[Start]

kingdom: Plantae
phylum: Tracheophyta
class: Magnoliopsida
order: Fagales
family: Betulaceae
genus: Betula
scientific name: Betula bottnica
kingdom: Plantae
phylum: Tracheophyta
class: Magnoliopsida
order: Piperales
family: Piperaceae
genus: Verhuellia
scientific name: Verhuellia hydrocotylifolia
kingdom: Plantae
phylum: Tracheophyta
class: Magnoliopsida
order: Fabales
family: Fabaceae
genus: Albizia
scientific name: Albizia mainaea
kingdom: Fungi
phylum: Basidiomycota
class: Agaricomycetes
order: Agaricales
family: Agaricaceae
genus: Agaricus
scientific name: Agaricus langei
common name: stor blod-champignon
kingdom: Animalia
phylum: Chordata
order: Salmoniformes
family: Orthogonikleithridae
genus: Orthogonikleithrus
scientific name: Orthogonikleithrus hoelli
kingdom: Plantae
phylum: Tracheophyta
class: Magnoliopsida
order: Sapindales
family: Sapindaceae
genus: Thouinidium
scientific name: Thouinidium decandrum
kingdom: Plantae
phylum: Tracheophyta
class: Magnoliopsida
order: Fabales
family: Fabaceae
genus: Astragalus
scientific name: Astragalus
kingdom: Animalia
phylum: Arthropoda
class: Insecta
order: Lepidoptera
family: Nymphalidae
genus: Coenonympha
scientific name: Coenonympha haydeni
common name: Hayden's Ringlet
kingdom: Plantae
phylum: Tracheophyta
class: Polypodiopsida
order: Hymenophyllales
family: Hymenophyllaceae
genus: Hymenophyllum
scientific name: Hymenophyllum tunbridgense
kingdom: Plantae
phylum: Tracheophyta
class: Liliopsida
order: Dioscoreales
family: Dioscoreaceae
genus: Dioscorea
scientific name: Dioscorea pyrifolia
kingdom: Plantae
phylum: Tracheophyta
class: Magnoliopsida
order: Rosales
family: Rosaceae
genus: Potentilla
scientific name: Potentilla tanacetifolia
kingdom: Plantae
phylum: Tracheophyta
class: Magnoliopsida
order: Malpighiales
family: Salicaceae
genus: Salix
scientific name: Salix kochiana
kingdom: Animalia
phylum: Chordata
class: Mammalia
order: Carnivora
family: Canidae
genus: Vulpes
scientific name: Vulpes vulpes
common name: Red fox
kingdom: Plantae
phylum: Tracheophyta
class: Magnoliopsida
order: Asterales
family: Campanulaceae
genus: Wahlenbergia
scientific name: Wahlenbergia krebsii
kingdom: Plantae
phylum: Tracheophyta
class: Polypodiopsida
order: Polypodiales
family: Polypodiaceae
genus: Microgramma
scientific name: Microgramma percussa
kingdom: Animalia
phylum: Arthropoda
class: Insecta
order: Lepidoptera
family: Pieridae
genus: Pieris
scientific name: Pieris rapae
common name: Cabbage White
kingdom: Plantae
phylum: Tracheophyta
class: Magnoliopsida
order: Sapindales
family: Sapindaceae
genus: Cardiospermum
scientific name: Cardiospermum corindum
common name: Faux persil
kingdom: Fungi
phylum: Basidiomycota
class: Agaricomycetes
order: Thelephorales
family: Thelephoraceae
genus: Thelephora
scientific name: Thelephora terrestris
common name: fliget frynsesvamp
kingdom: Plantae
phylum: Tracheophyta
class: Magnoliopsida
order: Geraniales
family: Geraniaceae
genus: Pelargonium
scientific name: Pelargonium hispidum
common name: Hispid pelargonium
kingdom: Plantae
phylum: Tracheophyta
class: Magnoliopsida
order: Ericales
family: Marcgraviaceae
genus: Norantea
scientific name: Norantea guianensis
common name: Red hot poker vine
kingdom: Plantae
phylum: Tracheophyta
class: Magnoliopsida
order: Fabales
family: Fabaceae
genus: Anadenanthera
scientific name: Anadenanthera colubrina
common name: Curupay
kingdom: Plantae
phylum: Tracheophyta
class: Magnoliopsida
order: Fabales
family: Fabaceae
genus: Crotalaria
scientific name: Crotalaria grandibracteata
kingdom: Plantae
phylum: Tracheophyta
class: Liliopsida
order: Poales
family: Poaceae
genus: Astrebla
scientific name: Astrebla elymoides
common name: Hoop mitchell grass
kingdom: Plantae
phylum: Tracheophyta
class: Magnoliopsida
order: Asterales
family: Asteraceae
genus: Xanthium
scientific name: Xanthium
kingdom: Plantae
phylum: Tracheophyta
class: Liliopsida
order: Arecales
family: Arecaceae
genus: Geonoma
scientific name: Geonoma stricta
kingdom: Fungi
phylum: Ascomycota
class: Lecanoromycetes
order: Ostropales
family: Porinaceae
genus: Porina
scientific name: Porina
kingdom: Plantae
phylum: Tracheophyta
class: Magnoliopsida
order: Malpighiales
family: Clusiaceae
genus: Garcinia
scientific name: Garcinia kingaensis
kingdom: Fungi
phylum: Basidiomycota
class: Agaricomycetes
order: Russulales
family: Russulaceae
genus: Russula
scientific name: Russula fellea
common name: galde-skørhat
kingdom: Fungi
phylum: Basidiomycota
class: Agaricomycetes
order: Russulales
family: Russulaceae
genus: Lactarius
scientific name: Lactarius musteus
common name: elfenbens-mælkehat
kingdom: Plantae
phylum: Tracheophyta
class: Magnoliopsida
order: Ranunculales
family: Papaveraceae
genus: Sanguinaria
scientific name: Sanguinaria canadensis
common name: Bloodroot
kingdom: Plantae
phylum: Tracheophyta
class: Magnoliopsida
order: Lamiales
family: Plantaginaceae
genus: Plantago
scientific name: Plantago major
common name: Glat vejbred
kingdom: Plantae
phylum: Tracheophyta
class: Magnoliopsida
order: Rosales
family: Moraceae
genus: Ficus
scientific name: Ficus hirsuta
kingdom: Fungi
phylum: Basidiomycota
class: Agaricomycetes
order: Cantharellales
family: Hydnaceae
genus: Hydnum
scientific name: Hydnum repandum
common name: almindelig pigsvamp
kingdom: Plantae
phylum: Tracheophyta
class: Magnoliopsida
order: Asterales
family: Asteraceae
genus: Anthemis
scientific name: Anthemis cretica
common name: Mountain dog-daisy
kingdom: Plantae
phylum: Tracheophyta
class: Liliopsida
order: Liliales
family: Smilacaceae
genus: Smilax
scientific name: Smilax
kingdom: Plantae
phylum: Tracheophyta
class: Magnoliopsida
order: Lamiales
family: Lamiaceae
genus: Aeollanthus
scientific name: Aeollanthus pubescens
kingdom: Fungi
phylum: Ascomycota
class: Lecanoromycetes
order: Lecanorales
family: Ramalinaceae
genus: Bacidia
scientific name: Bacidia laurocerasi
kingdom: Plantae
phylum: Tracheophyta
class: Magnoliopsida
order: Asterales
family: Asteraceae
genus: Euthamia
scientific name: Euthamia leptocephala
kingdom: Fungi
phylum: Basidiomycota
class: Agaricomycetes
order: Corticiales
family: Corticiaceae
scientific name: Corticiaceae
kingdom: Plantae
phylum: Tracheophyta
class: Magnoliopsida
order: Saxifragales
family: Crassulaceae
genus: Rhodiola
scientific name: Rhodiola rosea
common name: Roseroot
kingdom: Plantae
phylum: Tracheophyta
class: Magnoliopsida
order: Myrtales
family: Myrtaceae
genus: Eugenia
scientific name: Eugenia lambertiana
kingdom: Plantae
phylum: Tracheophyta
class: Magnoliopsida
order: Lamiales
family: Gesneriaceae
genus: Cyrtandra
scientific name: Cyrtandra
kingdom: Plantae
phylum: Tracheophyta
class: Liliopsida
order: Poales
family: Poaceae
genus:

[End]

▸ **Written request**
Starting with the first line and going on through the line with "scientific name: Albizia mainaea", give the lines as a JSON list of strings, one string per line, with blank lines omitted.

▸ **Task solution**
[
  "kingdom: Plantae",
  "phylum: Tracheophyta",
  "class: Magnoliopsida",
  "order: Fagales",
  "family: Betulaceae",
  "genus: Betula",
  "scientific name: Betula bottnica",
  "kingdom: Plantae",
  "phylum: Tracheophyta",
  "class: Magnoliopsida",
  "order: Piperales",
  "family: Piperaceae",
  "genus: Verhuellia",
  "scientific name: Verhuellia hydrocotylifolia",
  "kingdom: Plantae",
  "phylum: Tracheophyta",
  "class: Magnoliopsida",
  "order: Fabales",
  "family: Fabaceae",
  "genus: Albizia",
  "scientific name: Albizia mainaea"
]